## AUFGABENSTELLUNG
Gib die Zeilen von der Zeile mit „Can you find“ bis zum Ende der Datensätze, beide Enden eingeschlossen, unverändert wieder. Lass dabei die Bilder weg.

----------------

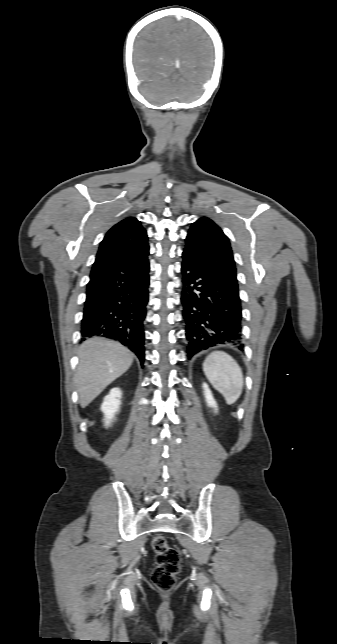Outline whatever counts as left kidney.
Listing matches in <instances>:
<instances>
[{"label": "left kidney", "mask_w": 337, "mask_h": 644, "mask_svg": "<svg viewBox=\"0 0 337 644\" xmlns=\"http://www.w3.org/2000/svg\"><path fill=\"white\" fill-rule=\"evenodd\" d=\"M202 387H203V390H204L203 392H204L205 400H206V403H207L208 407L214 408L215 412H217V410H218L217 409V404H216V401H215V399H214V397L212 395V392H211L210 388L208 387V385L206 383H203Z\"/></svg>", "instance_id": "left-kidney-1"}]
</instances>
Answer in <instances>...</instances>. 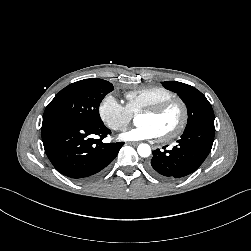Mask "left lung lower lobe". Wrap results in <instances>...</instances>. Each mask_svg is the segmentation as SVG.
<instances>
[{"mask_svg": "<svg viewBox=\"0 0 251 251\" xmlns=\"http://www.w3.org/2000/svg\"><path fill=\"white\" fill-rule=\"evenodd\" d=\"M214 128L196 126L184 131L178 145L171 150H154L149 172L155 177L174 181L197 170L211 151Z\"/></svg>", "mask_w": 251, "mask_h": 251, "instance_id": "left-lung-lower-lobe-1", "label": "left lung lower lobe"}]
</instances>
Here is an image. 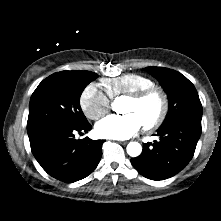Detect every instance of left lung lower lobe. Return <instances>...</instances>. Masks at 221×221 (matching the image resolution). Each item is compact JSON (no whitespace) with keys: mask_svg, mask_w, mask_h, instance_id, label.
Listing matches in <instances>:
<instances>
[{"mask_svg":"<svg viewBox=\"0 0 221 221\" xmlns=\"http://www.w3.org/2000/svg\"><path fill=\"white\" fill-rule=\"evenodd\" d=\"M201 131V118L179 117L161 126L157 130L160 141L144 144L141 155L131 163L148 179L170 178L192 159Z\"/></svg>","mask_w":221,"mask_h":221,"instance_id":"left-lung-lower-lobe-1","label":"left lung lower lobe"}]
</instances>
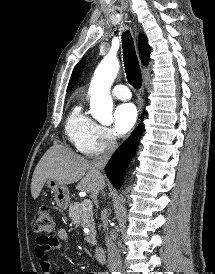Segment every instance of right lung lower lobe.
Returning a JSON list of instances; mask_svg holds the SVG:
<instances>
[{"instance_id":"1","label":"right lung lower lobe","mask_w":215,"mask_h":274,"mask_svg":"<svg viewBox=\"0 0 215 274\" xmlns=\"http://www.w3.org/2000/svg\"><path fill=\"white\" fill-rule=\"evenodd\" d=\"M142 134V126H138L132 135L117 149L106 165L105 173L112 185L120 188L126 167L137 150Z\"/></svg>"}]
</instances>
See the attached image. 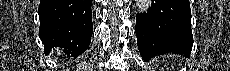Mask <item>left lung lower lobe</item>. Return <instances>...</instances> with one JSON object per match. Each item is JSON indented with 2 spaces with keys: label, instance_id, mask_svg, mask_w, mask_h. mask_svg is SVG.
Masks as SVG:
<instances>
[{
  "label": "left lung lower lobe",
  "instance_id": "left-lung-lower-lobe-1",
  "mask_svg": "<svg viewBox=\"0 0 230 71\" xmlns=\"http://www.w3.org/2000/svg\"><path fill=\"white\" fill-rule=\"evenodd\" d=\"M137 45L145 61L162 53L189 57L193 46L189 0H152L136 15Z\"/></svg>",
  "mask_w": 230,
  "mask_h": 71
}]
</instances>
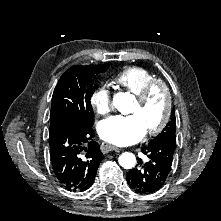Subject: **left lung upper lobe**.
<instances>
[{"label":"left lung upper lobe","instance_id":"left-lung-upper-lobe-1","mask_svg":"<svg viewBox=\"0 0 221 221\" xmlns=\"http://www.w3.org/2000/svg\"><path fill=\"white\" fill-rule=\"evenodd\" d=\"M175 132H176V120H175V111L173 110L171 121L168 122V124L162 130V132L157 137H155L149 144L157 143L166 139L176 143Z\"/></svg>","mask_w":221,"mask_h":221}]
</instances>
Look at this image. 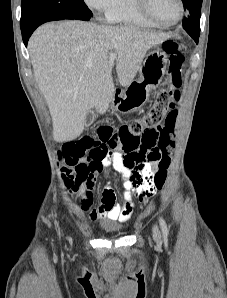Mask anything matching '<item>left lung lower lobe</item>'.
I'll return each mask as SVG.
<instances>
[{
	"instance_id": "0a47b994",
	"label": "left lung lower lobe",
	"mask_w": 227,
	"mask_h": 298,
	"mask_svg": "<svg viewBox=\"0 0 227 298\" xmlns=\"http://www.w3.org/2000/svg\"><path fill=\"white\" fill-rule=\"evenodd\" d=\"M198 40H199V39H195V42L198 43Z\"/></svg>"
}]
</instances>
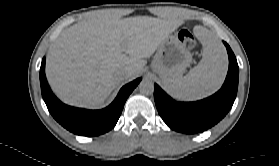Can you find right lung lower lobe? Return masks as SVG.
<instances>
[{
	"mask_svg": "<svg viewBox=\"0 0 279 166\" xmlns=\"http://www.w3.org/2000/svg\"><path fill=\"white\" fill-rule=\"evenodd\" d=\"M140 81L141 78H138L123 86L108 107L102 110H86L74 108L59 101L52 93L45 78V58H43L40 68L42 97L51 115L67 130L88 137L108 132L115 126L128 96Z\"/></svg>",
	"mask_w": 279,
	"mask_h": 166,
	"instance_id": "right-lung-lower-lobe-1",
	"label": "right lung lower lobe"
}]
</instances>
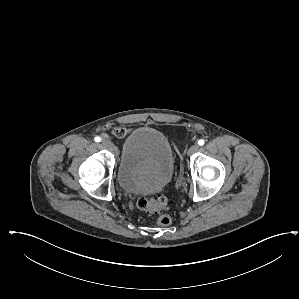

----------------

## ANTWORT ZUR AUFGABE
Can you find right lung lower lobe? Return masks as SVG.
<instances>
[{
	"mask_svg": "<svg viewBox=\"0 0 279 166\" xmlns=\"http://www.w3.org/2000/svg\"><path fill=\"white\" fill-rule=\"evenodd\" d=\"M140 81L141 78H138L123 86L108 107L102 110H86L74 108L59 101L52 93L45 78V58H43L40 68L42 97L51 115L67 130L88 137L108 132L115 126L128 96Z\"/></svg>",
	"mask_w": 279,
	"mask_h": 166,
	"instance_id": "right-lung-lower-lobe-1",
	"label": "right lung lower lobe"
}]
</instances>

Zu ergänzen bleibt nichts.